Not being able to index social networks thus constitutes a competitive disadvantage and thus search engines are willing to pay to be granted access to such data. As the data on e.g. Twitter and Facebook however is changing in “real time” SEs were required to modify the way in which they index data to be able to cope with short term peaks caused by unexpected events (e.g. Hudson river plane crash, Michael Jackson’s death, more >>here<<).
The service TweetPsych for example creates a psychological profile of any public Twitter account and compares it to the others already in their database. This enables the service to identify those traits/issues that are used more or less frequently by the user analysed.
Far less creepy but still interesting, Google also offers a service to help you gaining and combining information from the (social) web. The service Google Social Graph, still a Beta and aiming at developers, makes information about the public connections between people on the Web, expressed by certrain markup languages (XFN and FOAF) and other publicly declared connections, easily available. The service however returns only web addresses of public pages and publicly declared connections between them.

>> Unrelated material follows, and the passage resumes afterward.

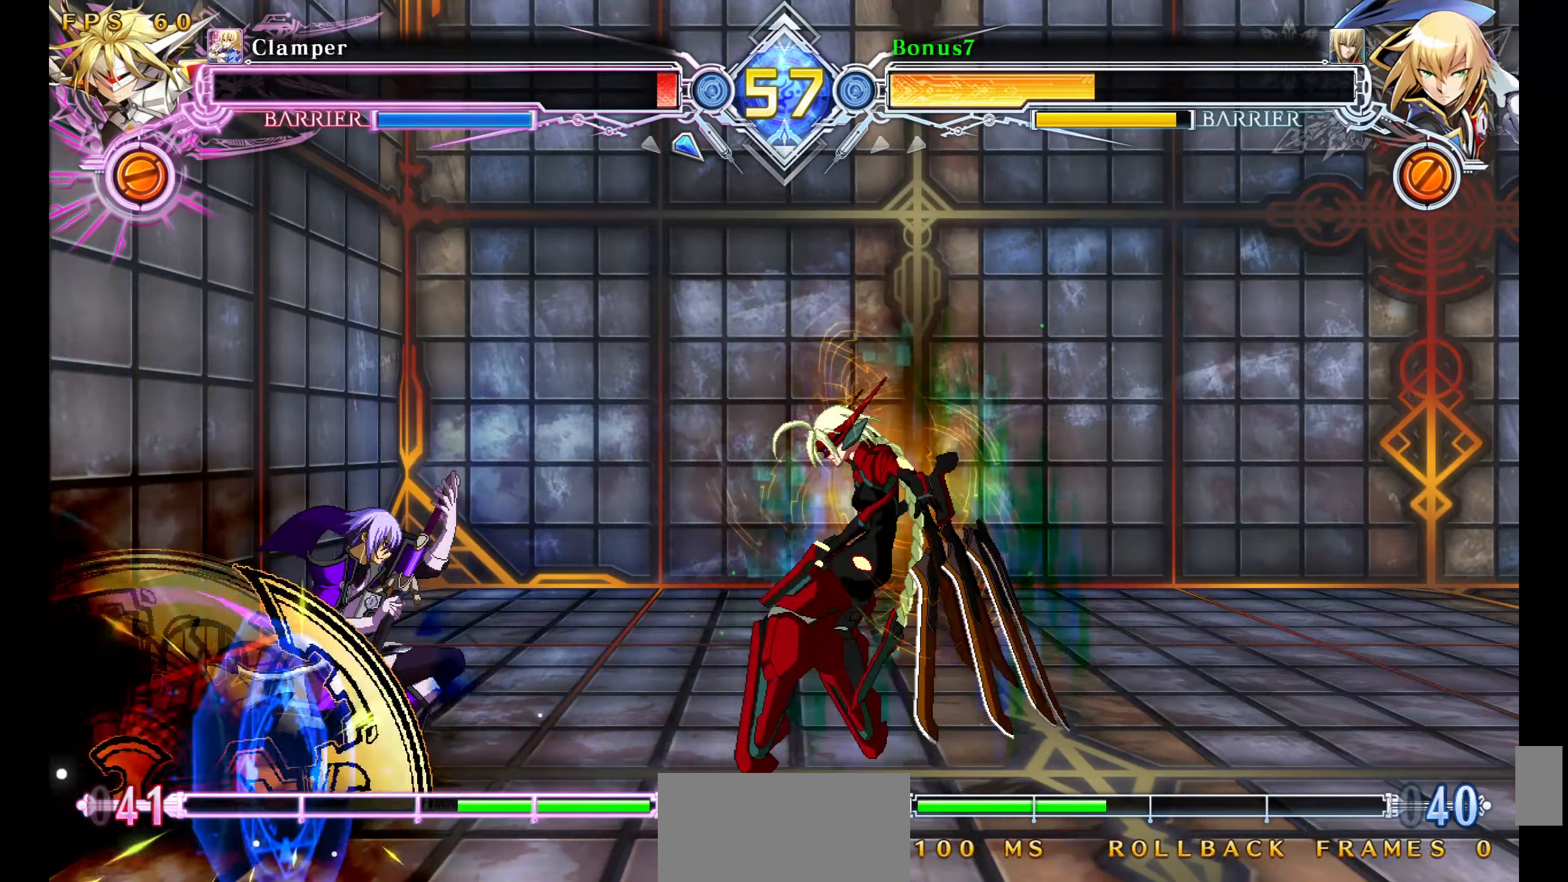
{"buttons": ["DPAD_DOWN", "DPAD_LEFT"], "events": [[150, "DPAD_LEFT", "up"], [200, "DPAD_LEFT", "down"], [300, "DPAD_DOWN", "up"], [300, "DPAD_LEFT", "up"], [334, "DPAD_LEFT", "down"], [350, "DPAD_DOWN", "down"]]}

The service is not able to access non-public information, such as private profile pages or websites accessible to a limited group of friends.
Google’s statement on the sources for their data doesn’t necessarily mean much as having e.g. a friend on facebook who has fully published and opened his profile for search engines will thus also enable search engines to gain access to certain data from your profile.
“Certain categories of information such as your name, profile photo, list of friends and pages you are a fan of, gender, geographic region, and networks you belong to are considered publicly available to everyone, including Facebook-enhanced applications, and therefore do not have privacy settings. […]”